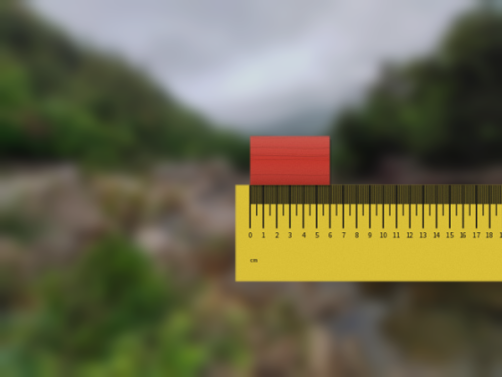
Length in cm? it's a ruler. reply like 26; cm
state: 6; cm
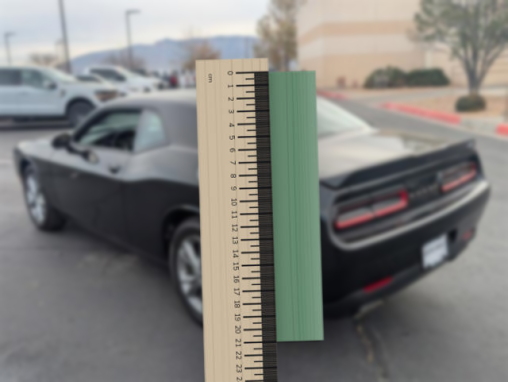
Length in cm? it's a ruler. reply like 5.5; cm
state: 21; cm
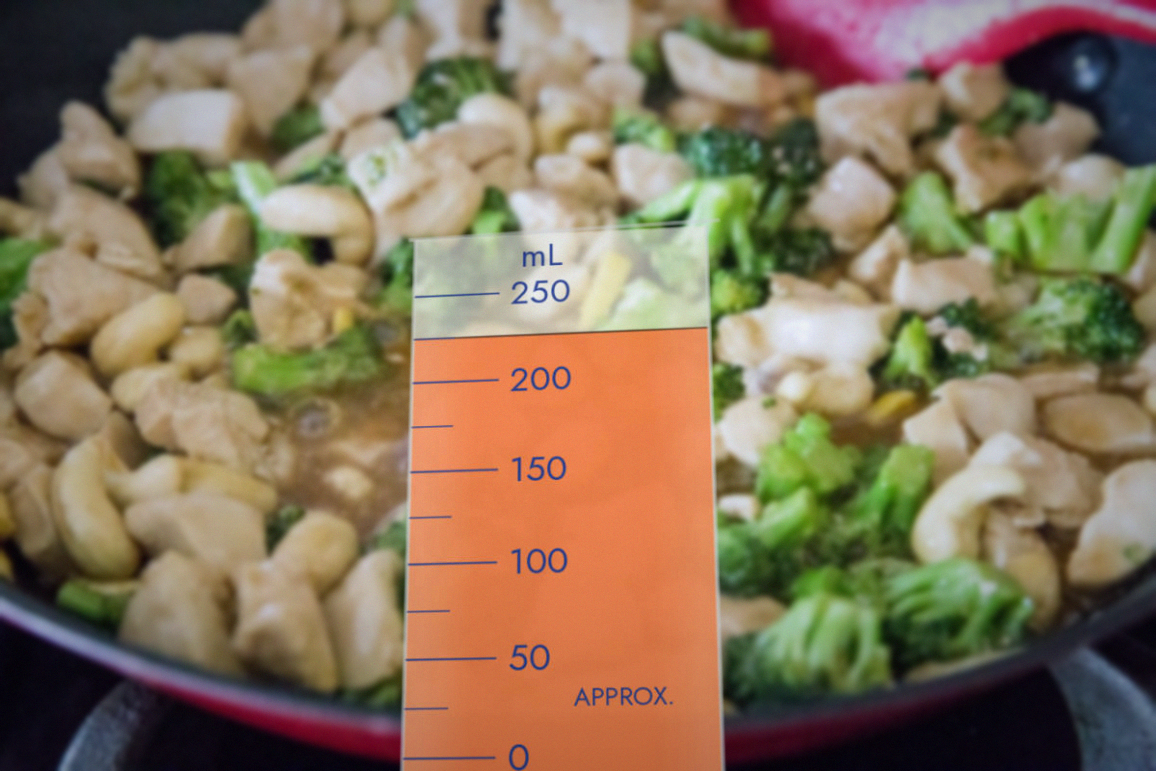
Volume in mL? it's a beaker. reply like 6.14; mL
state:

********

**Task description**. Convert the records above into a Markdown table with two columns, Number and Record line, giving each line its own row and skipping blank lines. Leave the pictures out of the answer.

**Written answer**.
| Number | Record line |
|---|---|
| 1 | Length in cm? it's a ruler. reply like 26; cm |
| 2 | state: 6; cm |
| 3 | Length in cm? it's a ruler. reply like 5.5; cm |
| 4 | state: 21; cm |
| 5 | Volume in mL? it's a beaker. reply like 6.14; mL |
| 6 | state: |